Post # 1
My older sister was really excited when I got engaged. She’s quite opininated and forceful with her ideas, so I was a bit worried about as an MOH, but thought it might hurt her feelings if I didn’t ask her. I also wasn’t sure if she would be interested in taking on so much planning (bridal shower, etc.). She has kids and had already told me that she wouldn’t be able to do much. Although I hadn’t asked her to be part of the bridal party, she did mention that she should be my Matron of Honor with a MOH to do more of the leg work in a previous conversation.

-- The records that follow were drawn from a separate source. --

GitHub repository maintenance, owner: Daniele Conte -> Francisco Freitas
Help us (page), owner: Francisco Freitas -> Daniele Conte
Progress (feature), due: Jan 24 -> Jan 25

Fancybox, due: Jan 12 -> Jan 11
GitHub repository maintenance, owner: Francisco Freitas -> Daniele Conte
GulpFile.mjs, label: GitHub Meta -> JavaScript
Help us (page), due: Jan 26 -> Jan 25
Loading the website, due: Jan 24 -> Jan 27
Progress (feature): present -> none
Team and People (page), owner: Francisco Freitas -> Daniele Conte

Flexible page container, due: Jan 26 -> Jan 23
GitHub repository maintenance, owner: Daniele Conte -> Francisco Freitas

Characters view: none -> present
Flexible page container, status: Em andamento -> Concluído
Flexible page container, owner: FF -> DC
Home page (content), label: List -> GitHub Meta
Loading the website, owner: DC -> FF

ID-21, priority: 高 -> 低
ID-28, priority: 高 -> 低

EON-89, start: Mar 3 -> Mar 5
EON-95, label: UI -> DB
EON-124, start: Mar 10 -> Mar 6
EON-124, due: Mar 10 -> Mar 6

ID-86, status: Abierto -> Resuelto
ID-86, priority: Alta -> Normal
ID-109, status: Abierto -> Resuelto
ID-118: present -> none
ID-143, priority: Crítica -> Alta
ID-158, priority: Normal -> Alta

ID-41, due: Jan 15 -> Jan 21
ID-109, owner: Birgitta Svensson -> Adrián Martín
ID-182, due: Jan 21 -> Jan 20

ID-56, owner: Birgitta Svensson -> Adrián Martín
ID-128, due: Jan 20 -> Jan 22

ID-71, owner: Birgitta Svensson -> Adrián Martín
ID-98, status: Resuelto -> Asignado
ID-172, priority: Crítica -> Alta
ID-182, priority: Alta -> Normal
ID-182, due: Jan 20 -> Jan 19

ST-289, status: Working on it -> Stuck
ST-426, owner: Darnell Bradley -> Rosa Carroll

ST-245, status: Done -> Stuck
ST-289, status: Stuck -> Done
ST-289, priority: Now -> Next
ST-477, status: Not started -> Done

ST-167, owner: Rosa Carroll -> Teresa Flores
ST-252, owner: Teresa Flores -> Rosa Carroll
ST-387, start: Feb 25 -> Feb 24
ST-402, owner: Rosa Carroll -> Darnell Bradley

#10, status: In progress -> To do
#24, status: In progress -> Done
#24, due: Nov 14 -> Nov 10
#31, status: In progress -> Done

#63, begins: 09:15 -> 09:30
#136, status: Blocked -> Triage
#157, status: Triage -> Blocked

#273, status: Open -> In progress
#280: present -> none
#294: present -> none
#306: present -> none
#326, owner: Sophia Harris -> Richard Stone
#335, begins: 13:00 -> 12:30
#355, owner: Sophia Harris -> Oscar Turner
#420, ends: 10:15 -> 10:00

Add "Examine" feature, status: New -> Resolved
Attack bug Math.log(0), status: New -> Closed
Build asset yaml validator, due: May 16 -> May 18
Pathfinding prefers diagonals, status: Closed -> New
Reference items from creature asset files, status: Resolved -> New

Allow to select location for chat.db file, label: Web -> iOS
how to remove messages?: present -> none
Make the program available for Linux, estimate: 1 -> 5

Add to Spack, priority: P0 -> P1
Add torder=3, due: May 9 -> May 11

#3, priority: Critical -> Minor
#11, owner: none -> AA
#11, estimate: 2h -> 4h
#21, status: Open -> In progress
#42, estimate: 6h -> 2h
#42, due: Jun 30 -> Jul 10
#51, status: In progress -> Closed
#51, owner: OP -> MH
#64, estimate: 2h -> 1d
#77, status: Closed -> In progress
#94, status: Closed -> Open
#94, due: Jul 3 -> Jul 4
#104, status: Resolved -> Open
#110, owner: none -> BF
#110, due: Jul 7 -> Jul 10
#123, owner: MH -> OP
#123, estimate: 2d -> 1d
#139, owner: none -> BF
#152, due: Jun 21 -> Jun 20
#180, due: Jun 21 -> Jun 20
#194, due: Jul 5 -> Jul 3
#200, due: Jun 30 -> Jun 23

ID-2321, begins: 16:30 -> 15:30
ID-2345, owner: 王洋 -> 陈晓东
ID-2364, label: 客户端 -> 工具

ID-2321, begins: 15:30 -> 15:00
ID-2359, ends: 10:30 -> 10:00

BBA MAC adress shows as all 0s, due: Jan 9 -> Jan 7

I just let it slide since I felt it was a bit rude to suggest in the first place and I was not prepared with a response.
After much thought, my FI and I were thinking that it would best just to have everybody (4 girls) just be BMs without a MOH. Today, I asked my sister to be a BM and she said “We already decided this. I’m your matron of honor, who is the MOH?”. I felt bad but explained our decision and she said it was fine, but I feel really bad and now I’m not sure how to go forward? I think because I let the comment slide without really addressing it in the past, it created some confusion.
In the same conversation, I was also a bit thrown off because asked what special role her children would have at the wedding. I had been thinking abou it, but my FI and I have a lot of nieces/nephews and we’d like to have each play a special role, but are still trying to figure this out and really were not ready to commit to anything! I have no idea how to respond without upsetting anybody. Is it normal to expect this?
Post # 3
@sj8082: NOPE do not sweat it. She’ll be fine, even more so because she’s related. Ive got a guy pal who is talking all the shit just b.c he isn’t involved in the party though we aren’t close anymore. You dont have to give any amount of justification for your choices. Their immaturity is so not your prob. It also helps that in this sitch you aren’t replacing her..you simply aren’t having that particular title
This to me is the equvialent of saying, “oh, I’m getting married,” to the general public and then getting chewed out because you didn’t invite second cousin so and so even though oh dear lord she knows youre getting married you rude,rude lady!!!
Post # 4
@sj8082: It is very presumptious of her to assume her children will be in the wedding. You have every right to not have children in the wedding and to not have them at the reception.
So she wants to me Matron of Honor but not have the duties that go along with it (that do vary by bride). Does she know she is to help with your bridal shower?
I would nicely tell her that because you do not want anyone to feel slighted you will have no “honors” and everyone will be Bridesmaids. That way it will be no pressure. If she throws a fit let her. It’s just a title that carries no real responsibility.
Post # 5
Seems like you are handling this all very well. I think not naming an MOH in your case is a great decision, that way no pressure for someone to have that title! As long as you stand your ground in your decisions and remain firm with her I think you will do great! I made the mistake of jumping to name someone MOH and am now absolutely kicking myself. Her damands do seem quite pushy, so I think telling her to back off and that it is your day (in a much, much poliiter way) should do the trick, and if not, growing up on her end is definitely in order.